I fell in love with this school the day I first saw it. When I attended the admitted students overnight event (called Ride the Tide back in the day), I knew without a doubt that this was where I wanted to be. Orientation psyched me up for four great years of pure learning, new friends, and impactful experiences. Then, three weeks into the semester, doubts came racing back, the doubts of someone who worked for years to prove their excellence only to begin to think maybe they were only ever competent. Maybe I was only a good student because it was easy. Maybe I can’t do this. Maybe I don’t belong here.

One of the first things incoming students are told at Swarthmore is, “You do belong here. There are no admissions mistakes.” While it may be difficult to believe them, especially as a low-income or first-generation student, they really do mean it. This school wants us here, and we worked so hard to make it. The same compassion and encouragement I felt from QuestBridge was waiting for me at Swarthmore as well. The administration and faculty at this college are some of the most decent human beings I have ever met.

This year I declared a Biology and Psychology double major. Obviously, it was mostly because I am interested in those subjects and want to eventually go into a career in both, but I also feel at home in those departments. During my first year at Swarthmore, I doubted myself a lot. There were many days where I thought that surely I was the first and only admissions mistake, but the professors and the upperclassmen in the Bio and Psych departments reassured me that I could excel. This school is full of truly amazing people who genuinely want us to succeed. They care about us, not just academically; they are genuinely invested in how we are doing in our day-to-day lives.

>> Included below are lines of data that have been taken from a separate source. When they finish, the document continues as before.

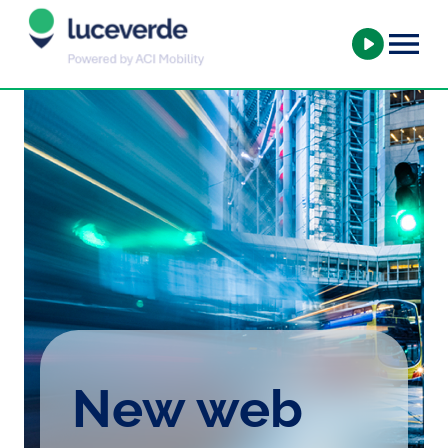
New web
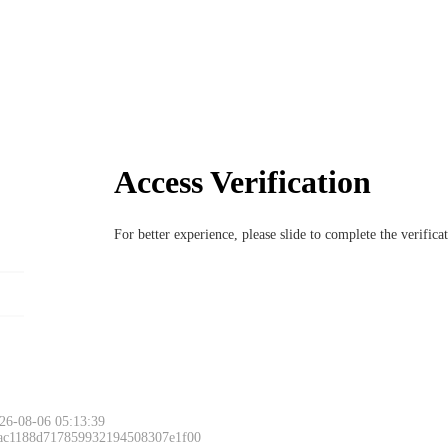
Access Verification
For better experience, please slide to complete the verific
26-08-06 05:13:39
 ac1188d717859932194508307e1f00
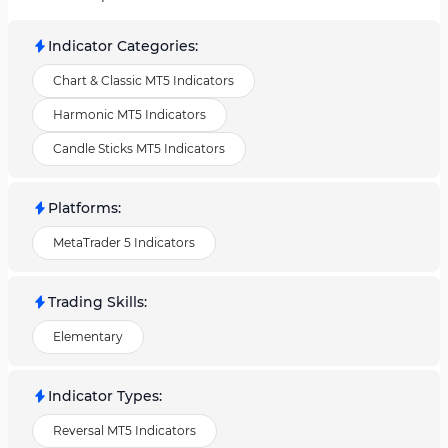
Indicator Categories
:
Chart & Classic MT5 Indicators
Harmonic MT5 Indicators
Candle Sticks MT5 Indicators
Platforms
:
MetaTrader 5 Indicators
Trading Skills
:
Elementary
Indicator Types
:
Reversal MT5 Indicators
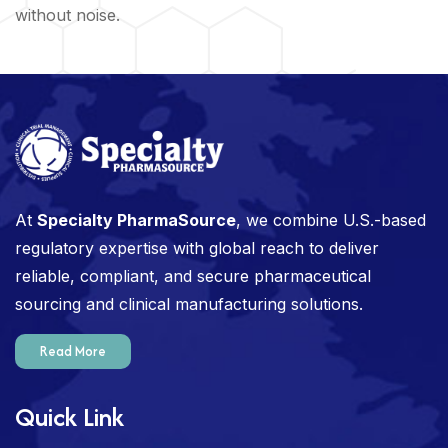
without noise.
At
Specialty PharmaSource
, we combine U.S.-based
regulatory expertise with global reach to deliver
reliable, compliant, and secure pharmaceutical
sourcing and clinical manufacturing solutions.
Read More
Quick Link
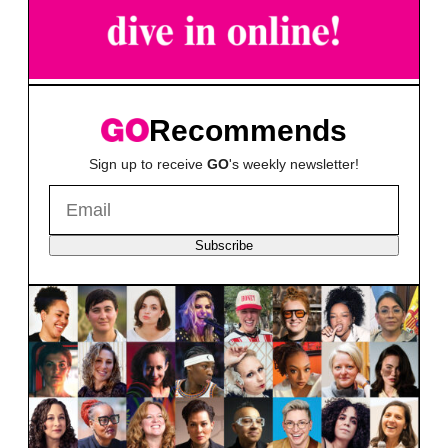
Recommends
Sign up to receive
GO
's weekly newsletter!
Subscribe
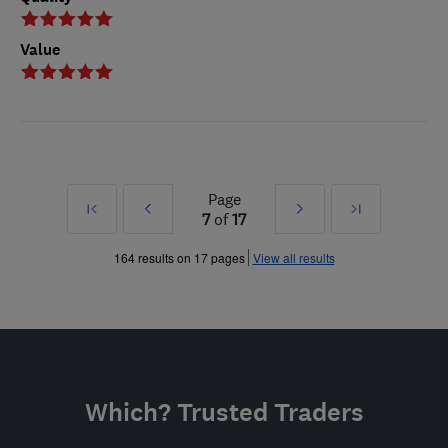
Value
Page
First
Prev
Next
Last
7
of
17
»
»
164 results on 17 pages
View all results
Which? Trusted Traders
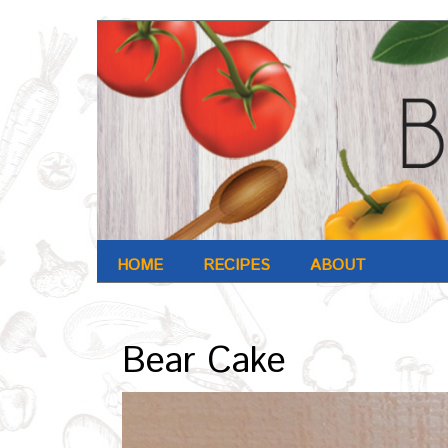
HOME
RECIPES
ABOUT
Archives : Nov-2016
Bear Cake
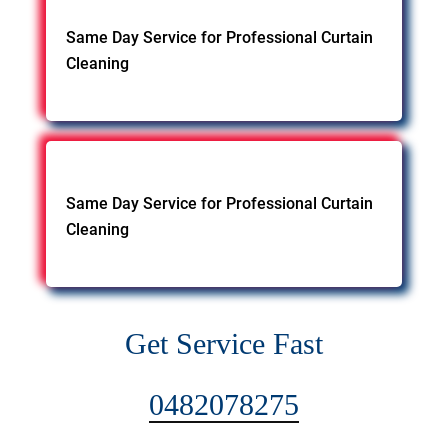
Same Day Service for Professional Curtain
Cleaning
Same Day Service for Professional Curtain
Cleaning
Get Service Fast
0482078275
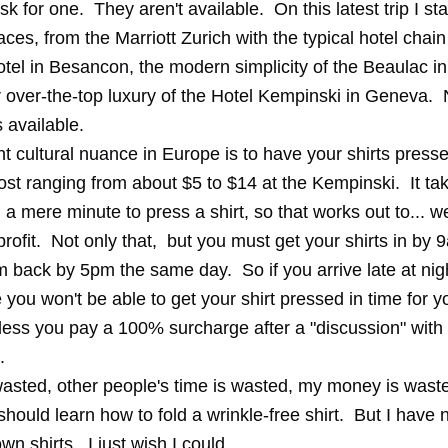
sk for one. They aren't available. On this latest trip I st
laces, from the Marriott Zurich with the typical hotel chain 
tel in Besancon, the modern simplicity of the Beaulac i
r over-the-top luxury of the Hotel Kempinski in Geneva. 
 available.
t cultural nuance in Europe is to have your shirts press
cost ranging from about $5 to $14 at the Kempinski. It ta
 a mere minute to press a shirt, so that works out to... we
profit. Not only that, but you must get your shirts in by 
 back by 5pm the same day. So if you arrive late at nigh
you won't be able to get your shirt pressed in time for 
less you pay a 100% surcharge after a "discussion" with 
.
wasted, other people's time is wasted, my money is waste
hould learn how to fold a wrinkle-free shirt. But I have
wn shirts. I just wish I could.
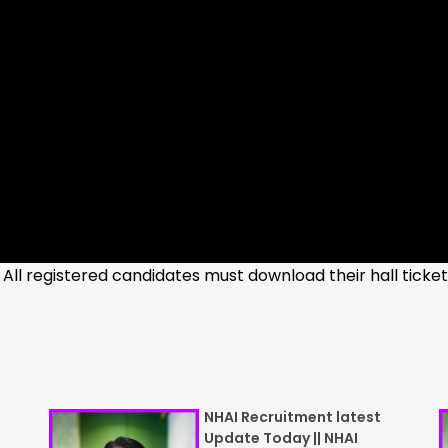
 All registered candidates must download their hall ticke
NHAI Recruitment latest
Update Today || NHAI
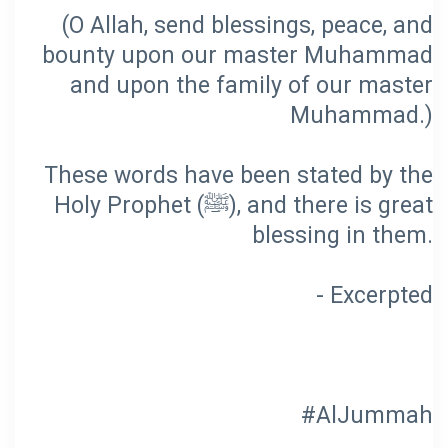
(O Allah, send blessings, peace, and
bounty upon our master Muhammad
and upon the family of our master
These words have been stated by the
Holy Prophet (ﷺ), and there is great
#AlJummah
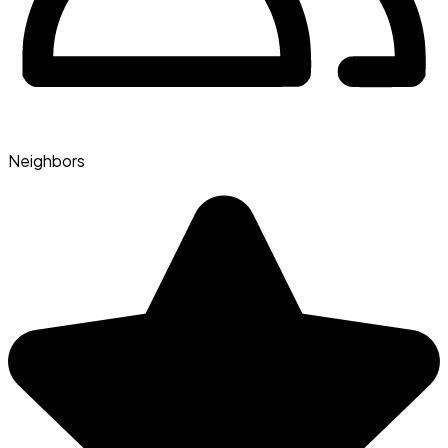
Neighbors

An upperclassman Bio major once told me that they didn’t feel at home at Swarthmore until they had cried in their professor’s office. I told myself that wouldn’t be me. I got here on my own, and I would do college on my own. But isolation did not make me a strong student or a good scientist. It took me a long time to get over my fears of asking for help, but when I finally managed it, there was a support system waiting for me.

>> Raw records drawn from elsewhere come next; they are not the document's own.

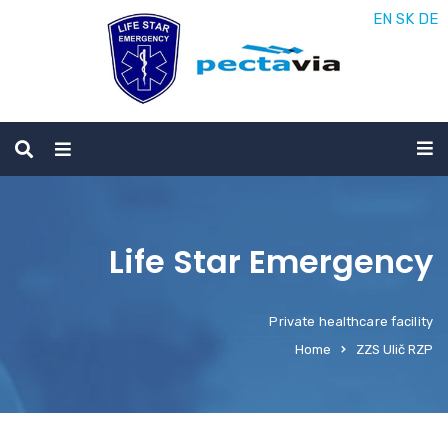
EN
SK
DE
Life Star Emergency
Private healthcare facility
Home
ZZS Ulič RZP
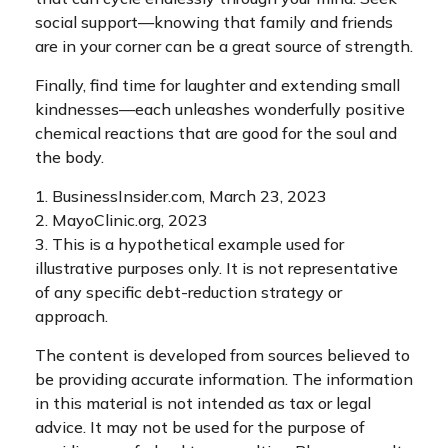
social support—knowing that family and friends
are in your corner can be a great source of strength.
Finally, find time for laughter and extending small
kindnesses—each unleashes wonderfully positive
chemical reactions that are good for the soul and
the body.
1. BusinessInsider.com, March 23, 2023
2.
MayoClinic.org, 2023
3. This is a hypothetical example used for
illustrative purposes only. It is not representative
of any specific debt-reduction strategy or
approach.
The content is developed from sources believed to
be providing accurate information. The information
in this material is not intended as tax or legal
advice. It may not be used for the purpose of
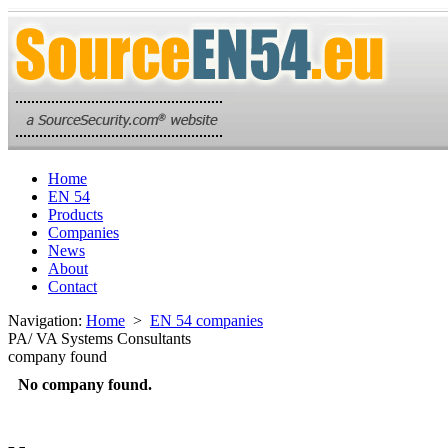
Home
EN 54
Products
Companies
News
About
Contact
Navigation:
Home
>
EN 54 companies
PA/ VA Systems Consultants
company found
No company found.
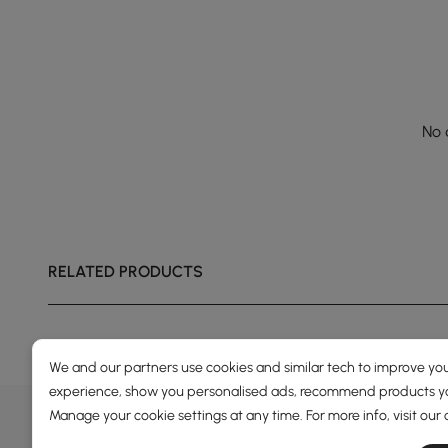
No 
RELATED PRODUCTS
We and our partners use cookies and similar tech to improve you
experience, show you personalised ads, recommend products you
DEALS, INSPIRATION AND 
Manage your cookie settings at any time. For more info, visit our
Learn more about special offers, promotions, ev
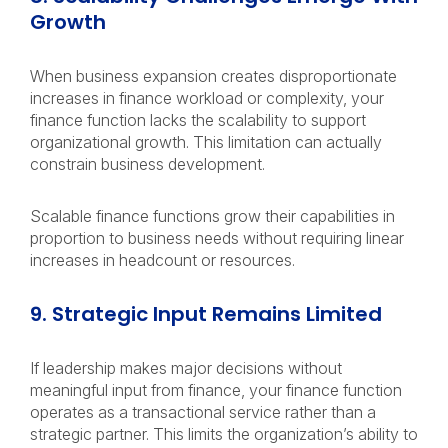
Growth
When business expansion creates disproportionate
increases in finance workload or complexity, your
finance function lacks the scalability to support
organizational growth. This limitation can actually
constrain business development.
Scalable finance functions grow their capabilities in
proportion to business needs without requiring linear
increases in headcount or resources.
9. Strategic Input Remains Limited
If leadership makes major decisions without
meaningful input from finance, your finance function
operates as a transactional service rather than a
strategic partner. This limits the organization’s ability to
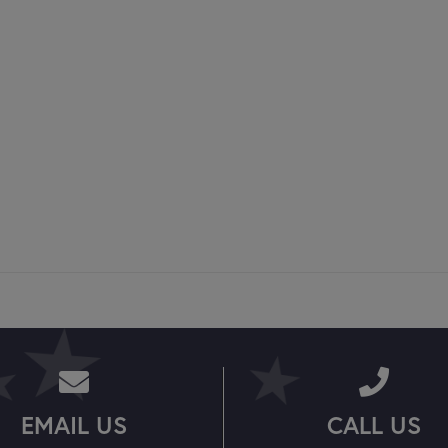
EMAIL US
CALL US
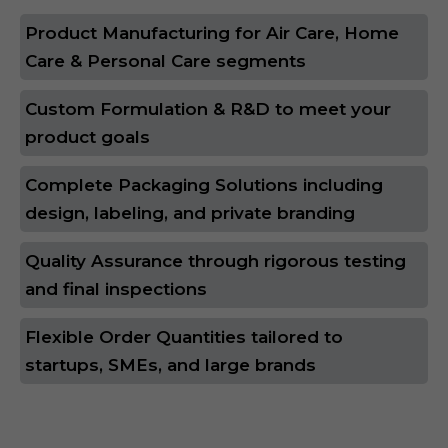
Product Manufacturing for Air Care, Home
Care & Personal Care segments
Custom Formulation & R&D to meet your
product goals
Complete Packaging Solutions including
design, labeling, and private branding
Quality Assurance through rigorous testing
and final inspections
Flexible Order Quantities tailored to
startups, SMEs, and large brands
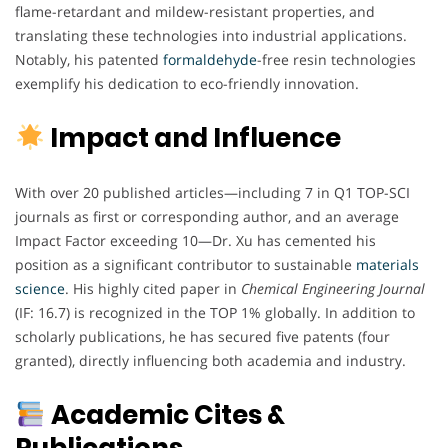
flame-retardant and mildew-resistant properties, and
translating these technologies into industrial applications.
Notably, his patented
formaldehyde
-free resin technologies
exemplify his dedication to eco-friendly innovation.
Impact and Influence
With over 20 published articles—including 7 in Q1 TOP-SCI
journals as first or corresponding author, and an average
Impact Factor exceeding 10—Dr. Xu has cemented his
position as a significant contributor to sustainable
materials
science
. His highly cited paper in
Chemical Engineering Journal
(IF: 16.7) is recognized in the TOP 1% globally. In addition to
scholarly publications, he has secured five patents (four
granted), directly influencing both academia and industry.
Academic Cites &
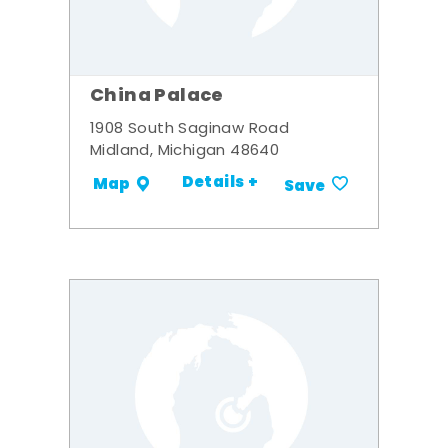
China Palace
1908 South Saginaw Road
Midland, Michigan 48640
Details +
Map
Save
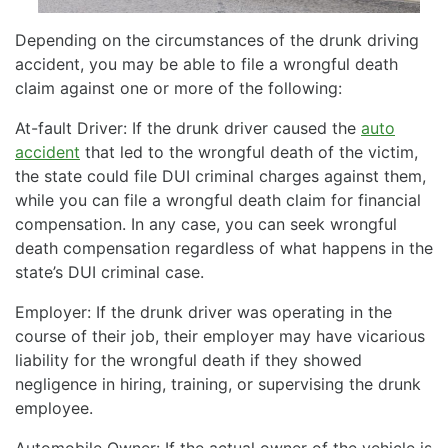
Depending on the circumstances of the drunk driving
accident, you may be able to file a wrongful death
claim against one or more of the following:
At-fault Driver: If the drunk driver caused the
auto
accident
that led to the wrongful death of the victim,
the state could file DUI criminal charges against them,
while you can file a wrongful death claim for financial
compensation. In any case, you can seek wrongful
death compensation regardless of what happens in the
state’s DUI criminal case.
Employer: If the drunk driver was operating in the
course of their job, their employer may have vicarious
liability for the wrongful death if they showed
negligence in hiring, training, or supervising the drunk
employee.
Automobile Owner: If the actual owner of the vehicle is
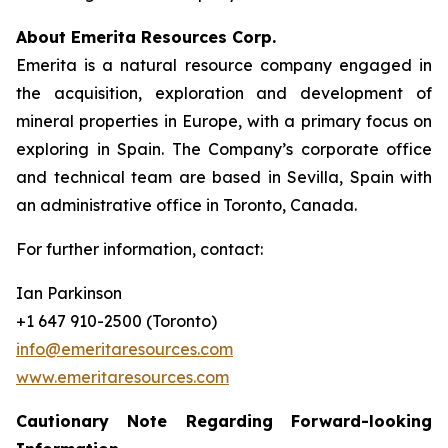
About Emerita Resources Corp.
Emerita is a natural resource company engaged in
the acquisition, exploration and development of
mineral properties in Europe, with a primary focus on
exploring in Spain. The Company’s corporate office
and technical team are based in Sevilla, Spain with
an administrative office in Toronto, Canada.
For further information, contact:
Ian Parkinson
+1 647 910-2500 (Toronto)
info@emeritaresources.com
www.emeritaresources.com
Cautionary Note Regarding Forward-looking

My advice to incoming Questies, low-income students, or any student doubting themselves is the same advice I was given. Ask for help. Go to your professor’s office hours. Lean on your fellow low-income classmates. We are all going through the same things. We all have the same doubts, and if we don’t admit it, we end up feeling like we don’t belong. I promise you that even though the rest of the student body seems to “have it all together,” everyone has that one class where they wonder if they’ll make it to the end of the semester. Everyone struggles to sit through what feels like the 4000th lecture. It took me way too long to realize I wasn’t alone and to finally listen to the people telling me to reach out when I needed help. My advice is to listen sooner than I did.

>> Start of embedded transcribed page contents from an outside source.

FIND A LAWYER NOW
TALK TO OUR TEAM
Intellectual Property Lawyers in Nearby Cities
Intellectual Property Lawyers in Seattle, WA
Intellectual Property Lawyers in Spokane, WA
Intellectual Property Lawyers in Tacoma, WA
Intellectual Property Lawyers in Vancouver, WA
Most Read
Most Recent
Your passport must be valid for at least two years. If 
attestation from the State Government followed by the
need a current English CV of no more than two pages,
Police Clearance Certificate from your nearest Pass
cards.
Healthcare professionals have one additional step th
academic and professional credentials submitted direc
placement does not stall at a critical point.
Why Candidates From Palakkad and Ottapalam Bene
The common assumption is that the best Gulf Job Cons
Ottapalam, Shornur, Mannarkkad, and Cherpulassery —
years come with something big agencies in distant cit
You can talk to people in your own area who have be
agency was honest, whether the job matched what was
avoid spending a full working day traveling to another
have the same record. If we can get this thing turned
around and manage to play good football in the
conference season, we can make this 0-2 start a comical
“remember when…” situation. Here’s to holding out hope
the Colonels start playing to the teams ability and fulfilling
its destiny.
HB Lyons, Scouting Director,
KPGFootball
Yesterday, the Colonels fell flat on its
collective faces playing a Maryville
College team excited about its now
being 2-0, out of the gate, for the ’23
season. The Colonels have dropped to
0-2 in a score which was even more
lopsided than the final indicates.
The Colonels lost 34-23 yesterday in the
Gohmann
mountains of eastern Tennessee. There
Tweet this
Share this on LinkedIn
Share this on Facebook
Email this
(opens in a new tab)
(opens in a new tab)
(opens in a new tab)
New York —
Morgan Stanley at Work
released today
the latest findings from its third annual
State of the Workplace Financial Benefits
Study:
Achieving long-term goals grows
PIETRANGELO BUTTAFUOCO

I also want to remind every student at this school of what orientation repeats again and again. You are all amazing students and people. Swarthmore College is a fantastic school and an awesome community. They choose their students very carefully. You made it, and that was not a mistake. Remember how hard you worked and how much you wanted this. Don’t believe the voices, whether they be internal or external, that say you don’t belong here or that you somehow deserve less than this. You are going to do awesome things, and your professors and classmates will be thrilled (and not surprised) to see it happen.